The Brooklyn twosome met in their first year at university in Connecticut, where they baffled audiences with their frankly mental on-stage antics. On their way to rehearsals for some dates with Fiery Furnaces, Ben Goldwasser and Andrew Vanwyngarden pull their car over to the side of the freeway and talk Clash though their unconventional baptism into the music industry. “We just started writing weird songs together,” laughs Andrew, guitar and vocals. “In fact, more just loops than songs, but we started performing them.”

The earlier tracks were just techno karaoke

“It wasn’t that serious, we were just getting drunk and doing weird shit like blowing up inflatable snowmen and having fights on stage with branches that we’d painted ourselves. It usually involved some kind of drugs – Ben was doing LSD and we were both doing mushrooms and smoking pot, so it was nothing too serious. The earlier tracks were just techno karaoke and that’s the music we started making together.”

But the release of their debut album, due early this year, marks a more accomplished sound than their early electro-noodling. It is populated with chiming guitars, staccato keyboards and heart-felt pop songs not a million miles away from Animal Collective, if they nicked some melodies from Mercury Rev and wrote about everything from getting loaded on cocaine and scoring models for wives, to gazing in awe at the majestic vastness of the universe.

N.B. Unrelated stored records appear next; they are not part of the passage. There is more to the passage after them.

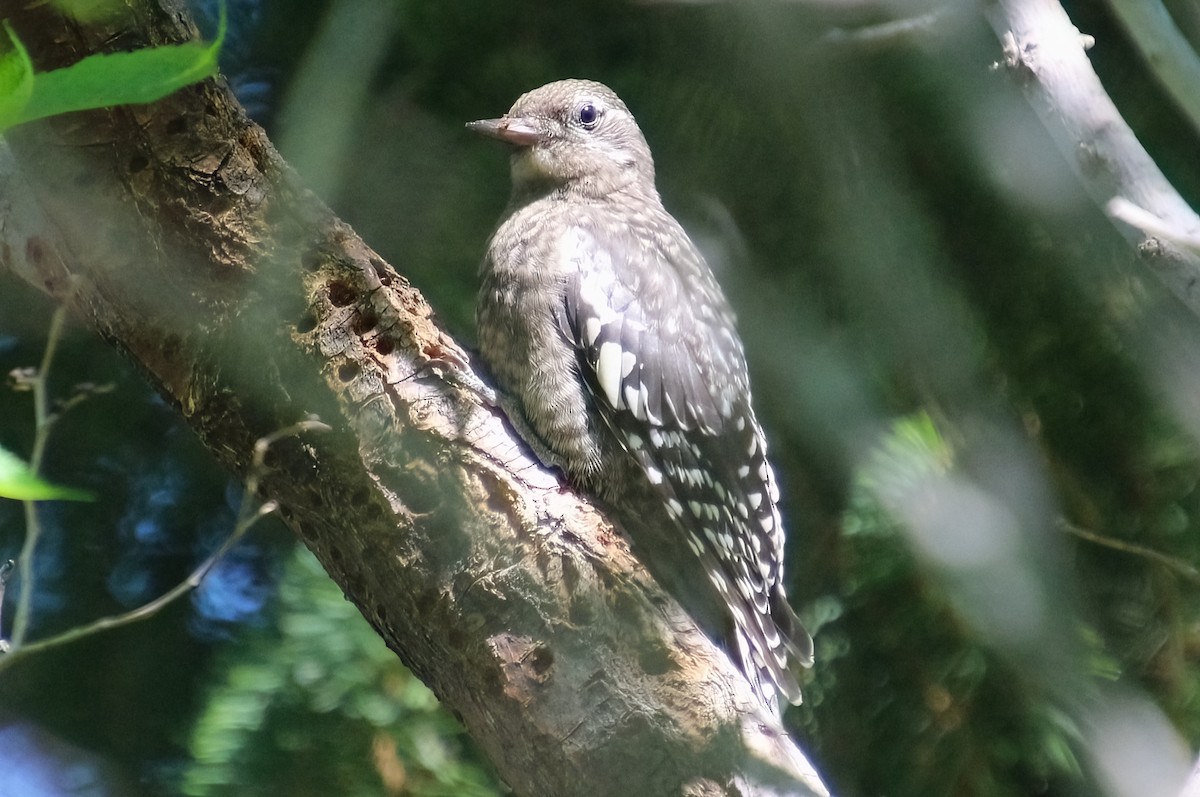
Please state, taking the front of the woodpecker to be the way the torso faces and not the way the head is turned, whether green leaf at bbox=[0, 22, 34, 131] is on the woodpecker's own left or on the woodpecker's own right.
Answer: on the woodpecker's own left

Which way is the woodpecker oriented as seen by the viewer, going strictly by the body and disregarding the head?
to the viewer's left

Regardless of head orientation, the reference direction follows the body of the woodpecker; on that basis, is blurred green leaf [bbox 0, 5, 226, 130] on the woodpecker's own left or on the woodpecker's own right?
on the woodpecker's own left
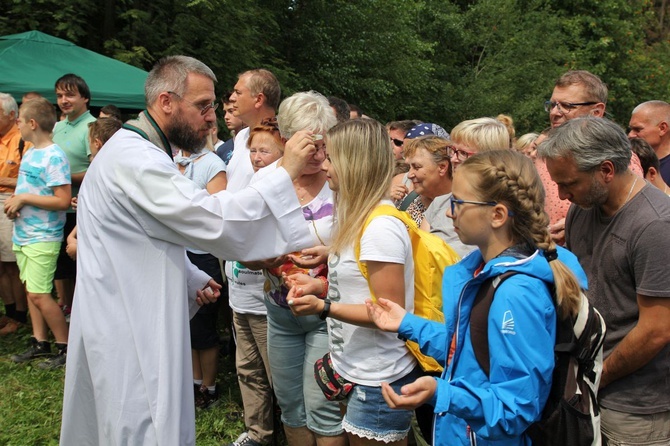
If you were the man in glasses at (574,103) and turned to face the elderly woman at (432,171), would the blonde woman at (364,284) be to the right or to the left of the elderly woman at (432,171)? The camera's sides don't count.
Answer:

“We talk about the album as a pop record,” says Andrew. “We both like choruses, but we like to make it subversive too and couple that with less traditional song structures, sounds and lyrics. We make pop music, but pop music that isn’t comfortable. But I think most of the well-known pop music from the Seventies and Eighties we’ve heard so many times that we think it’s ordinary, but if you listen to it, there are some strange structures and a lot of the songs have really odd things going on.”